In 1806 the building was sold to Thomas Jones, a rich fur trader who owned rental properties both in Vincennes and Cincinnati. Jones made his fortune selling trade goods and watered-down whiskey to Indians along the Wabash River, although sometimes a customer would complain about his drink: "Ugh, Tom, too muchee Wabash!" Jones lived in Vincennes with an Indian woman named Mary, daughter of Chief Fusee, and her two children, Nancy and Charlotte. In 1816 Jones was sued in Knox County court by an Indian chief named Ma-son-pe-con-gah, or the Owl, for ownership of a "Mulatto girl named Polly and a cross-cut saw." Since Polly was a common nickname for Mary, this may be the same woman. The case was not settled for forty years, by which time Jones and the Owl were dead and Polly and the cross-cut saw were long gone.
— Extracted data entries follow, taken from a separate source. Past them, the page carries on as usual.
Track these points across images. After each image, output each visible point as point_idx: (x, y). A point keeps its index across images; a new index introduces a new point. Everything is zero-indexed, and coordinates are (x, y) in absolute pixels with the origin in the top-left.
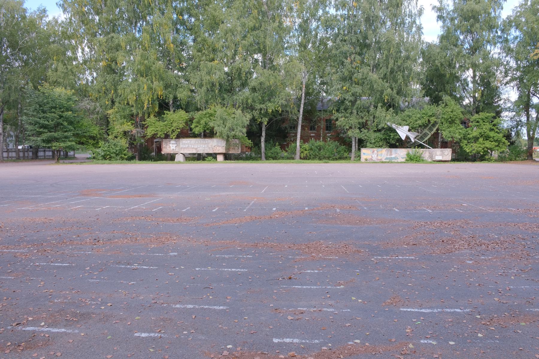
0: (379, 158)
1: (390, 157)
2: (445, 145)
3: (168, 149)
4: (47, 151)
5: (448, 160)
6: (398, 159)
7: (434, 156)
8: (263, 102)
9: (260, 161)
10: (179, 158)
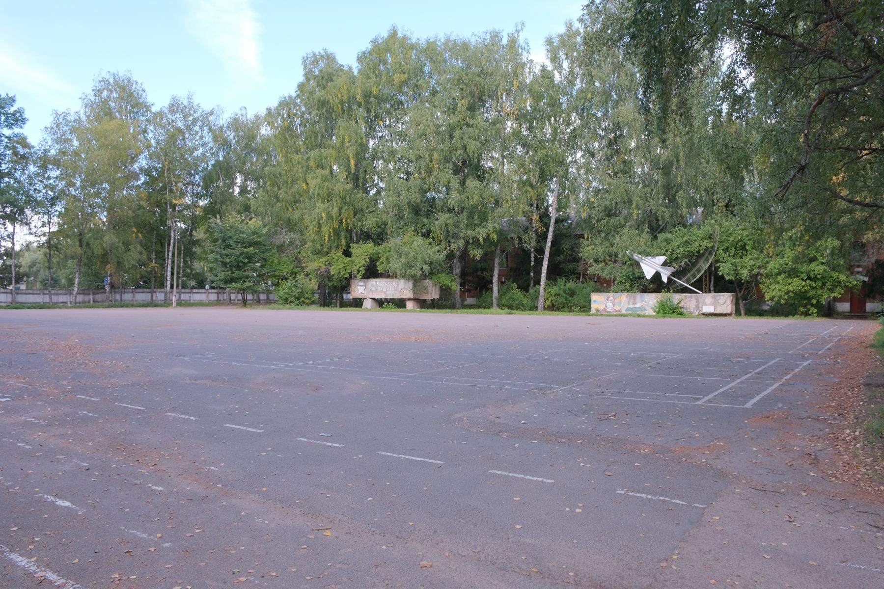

Jones apparently rented the "red house" to Parmenas Beckes, who owned the tavern, "At the Sign of Thomas Jefferson," directly across the street from it. Beckes's tavern was where out-of-town legislators stayed, popular for its drinks of whiskey and cherry bounce, "seegars," and games of five-card Loo and billiards. It was to Beckes that the legislature paid the rent for the "red house." Beckes was killed in a duel in 1813, and the "red house" passed through a number of owners. Over the years it was a store, a saddle-maker's shop, a tinsmith's shop, a tailor's shop, and a grocery.
In 1856 the building was moved nine blocks, from Main Street out to 917 North Third Street, near where the railroad had been built the year before, and made into a boarding house. It was probably at this time that all of the mud insulation was removed, to make the building lighter to move. Sometime after this, the present arrangement of windows and doors was made, an inside stairway replaced the outside one, and a shed roof added to the front, as can be seen in a photograph from 1887.
In 1919 the building was purchased by the Women's Fortnightly Club and moved to a location in Harrison Park, to be used as a museum. A few years before, Indiana had purchased the old State Capitol in Corydon, and this inspired the restoration of the Territorial Capitol. A major restoration was undertaken in 1933, under the direction of E.Y. Guernsey of Bedford, who had restored the Conner House and Spring Mill Park. In 1947, the Territorial Capitol was moved again, next to Governor Harrison's mansion. Two years later it was turned over to the state of Indiana, that now administers it as part of the State Museum and Historic Sites Division of the Indiana Department of Natural Resources.